Another company that is flourishing with the help of the center is CourseKey, a classroom management program that changes the way students and professors communicate. It offers classroom chat features so students can ask questions and set up study groups, as well as providing interfaces for teacher-student communication. CourseKey was started by SDSU student Luke Sophinos, who studies communication, marketing and international entrepreneurship.

“They have a really great team,” Pucher said. “They work out of the center on a regular basis. They’re doing an over 5,000 student pilot in the fall. They’ve even been getting word of mouth, where professors will come to them and say they want it in their classroom.”

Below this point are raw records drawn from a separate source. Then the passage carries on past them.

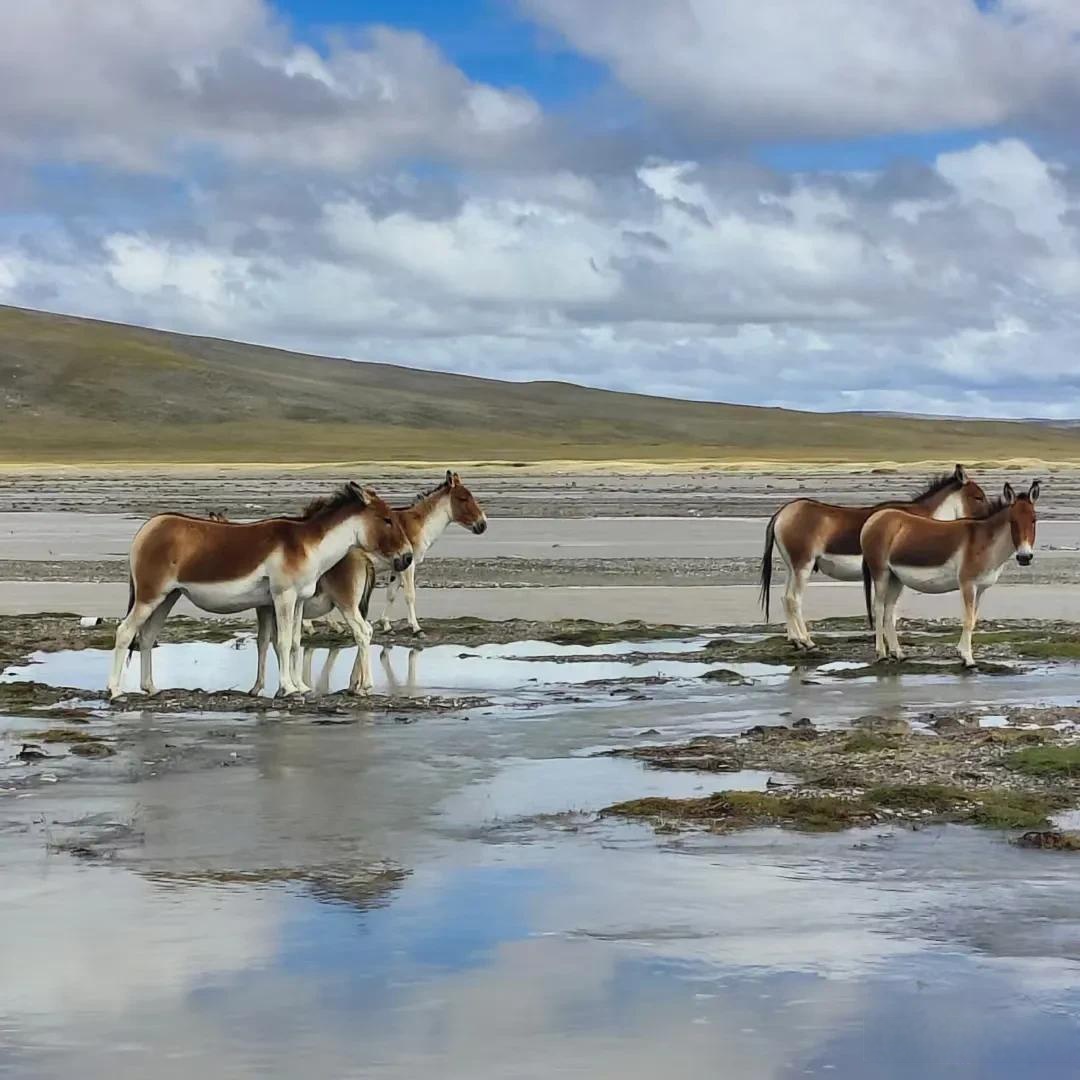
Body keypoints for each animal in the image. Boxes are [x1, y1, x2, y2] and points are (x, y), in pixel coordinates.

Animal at [106, 483, 408, 699]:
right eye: (387, 519)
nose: (406, 558)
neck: (307, 545)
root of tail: (148, 527)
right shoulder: (282, 596)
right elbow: (282, 642)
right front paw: (288, 688)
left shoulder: (298, 599)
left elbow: (294, 642)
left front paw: (297, 686)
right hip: (150, 596)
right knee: (125, 632)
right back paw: (116, 691)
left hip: (167, 597)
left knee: (146, 637)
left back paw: (151, 688)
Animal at [760, 466, 989, 648]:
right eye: (978, 497)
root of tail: (782, 512)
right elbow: (890, 611)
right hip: (803, 565)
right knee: (794, 599)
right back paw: (806, 641)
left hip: (792, 567)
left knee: (785, 598)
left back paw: (795, 640)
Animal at [859, 481, 1036, 665]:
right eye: (1012, 521)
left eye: (1033, 520)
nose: (1024, 557)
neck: (985, 541)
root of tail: (874, 518)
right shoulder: (967, 584)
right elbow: (968, 619)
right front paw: (967, 658)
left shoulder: (980, 588)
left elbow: (973, 620)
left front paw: (963, 654)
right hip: (881, 573)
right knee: (879, 608)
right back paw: (881, 653)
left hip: (895, 578)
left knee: (889, 610)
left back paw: (898, 653)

Vena, a company building a device that collects condensed water vapor from the atmosphere to replenish wells, is in the process of raising $200,000 to build their first full-scale product. The company was started by John Walsh, a SDSU student studying international business, sustainability, and international finance.

“It’s a really exciting time for us,” Pucher said. “We’re four years old and we’re just getting to a point where our teams are going out for early stage funding, and pretty significant amounts at that. It’s a really incredible sign in terms of momentum and progress.”

Looking forward, Pucher hopes that more teams will work in the center.

“One of the things we think is valuable about being in the center is the community of like-minded people, so one of our ideas is that all the teams are working from the Zahn Center once or twice a week,” she said. “We think that by having them here on a regular basis, their team dynamics will be enhanced, their progress will be accelerated and things will happen organically by like-minded people being together.”

The Education and Business Administration building will not be the Zahn Center’s permanent home. The center will move again in January 2018 when the Engineering and Interdisciplinary Sciences Building is completed. The E.I.S. space will be about 4,000 square feet, and will be shared between the Zahn Center and the Lavin Entrepreneurship Center.

The Zahn Center is accepting applications until August 10, and Pucher said there will be another application cycle during the fall semester.